Through the next couple decades, Santa Fe’s popularity continued to expand. In the 1970s, an oil boom in Texas sent waves of new-minted tycoons to Santa Fe, where they began buying up homes in the city’s historic districts. Then, in the 1980s, international travelers started to visit as well. The city of around 50,000 residents started getting over a million visitors a year. And some of them also started buying up old historic homes, driving gentrification.
In Santa Fe, what started out as a vernacular grown out of traditional techniques and the use of materials on hand had evolved into an aesthetic of the elites, something carefully replicated for show. The popularity of this look also led the city to extend the historic districts and to implement further restrictions. They placed limits on the height of buildings. Commercial districts were encouraged to adopt the adobe look and so Santa Fe began to have fake adobe IHOPs and other franchises. A wave of brown stucco washed over the city.
Of course, for long-time residents of the region, ever-higher costs of living became challenging. The style itself may not have been directly to blame, but impacts on affordable housing (including higher land prices) grew out of its popularity. Traditional solutions like increased density or building taller have met resistance from people who lament changes to the city’s traditional character.
In some ways, Santa Fe became a victim of its own success. Early preservationists set out a vision for protecting Santa Fe’s historic look and successfully fostered a tourism industry that is still the foundation of the city’s economy. But the popularity of Santa Fe also helped to widen serious inequalities. Many people working in industries supported by local tourism have been priced out of town. Meanwhile, many expensive homes in town go largely unused, sitting as seasonal residences for cosmopolitan travelers.
Some people have started to take a more holistic view of preservation in light of these side effects, looking at not only maintaining the aesthetics of Santa Fe, but also the community itself. In recent months, the city’s Historic Preservation Division has been working on a study to quantify the changes that have happened in the city’s historic districts over the past few decades. They’ve found that between 1980 and 2018, even as the population of Santa Fe grew, its historic districts emptied out. Many longtime residents left their homes or converted them into rentals. Those people who remain are generally whiter, wealthier, and older.

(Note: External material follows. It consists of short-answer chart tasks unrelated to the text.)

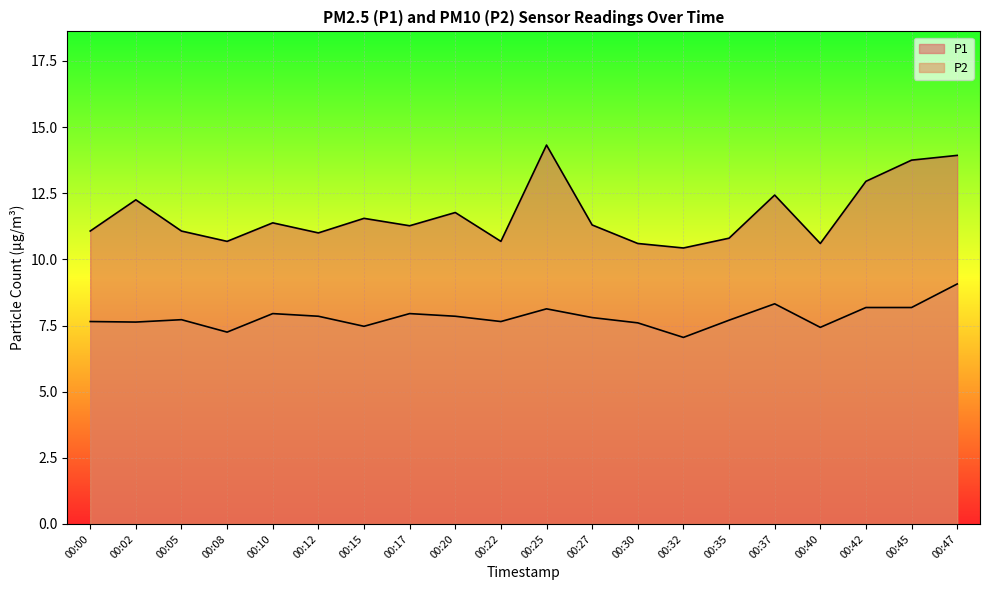

How many lines are shown in the chart?

2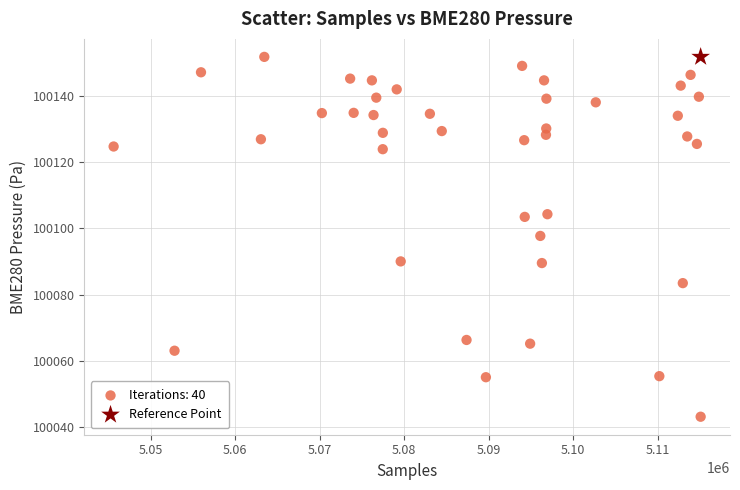

What are all the series names shown in the legend?

Iterations: 40, Reference Point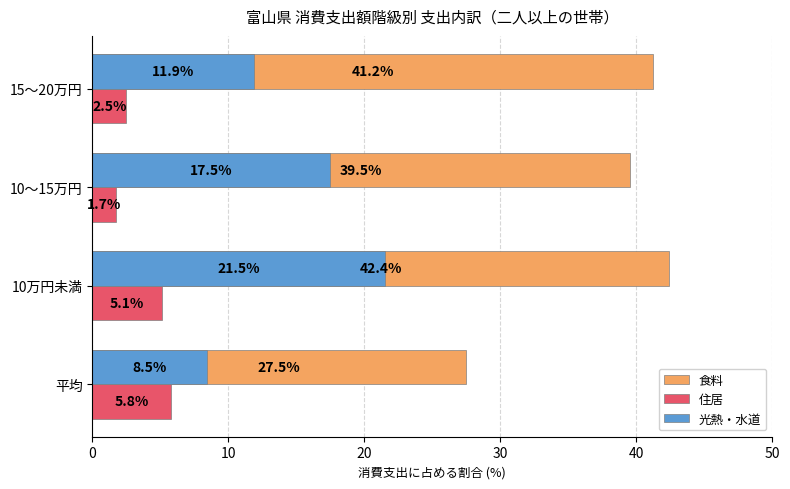

Which category has the highest value in the 光熱・水道 series?

10万円未満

On the flip side, some argue that any efforts to roll back this tide would be too little, too late — much of the Hispanic population has already left the historic neighborhoods and gentrification has already taken its toll. So, for some preservationists, the only thing that can still be saved is the historic built environment of Santa Fe.
Some affordable housing advocates say there are other historic models that could offer a guide, if the city wants to root its building practices in history. Traditional pueblo architecture, for example, is more dense than Santa Fe’s neighborhoods tend to be.
Early preservationists tried to freeze the city in a moment in time, and on some level, they succeeded. But in holding so tight to the aesthetics of one period, the city actually lost a lot of the people and cultures that used to make Santa Fe what it was.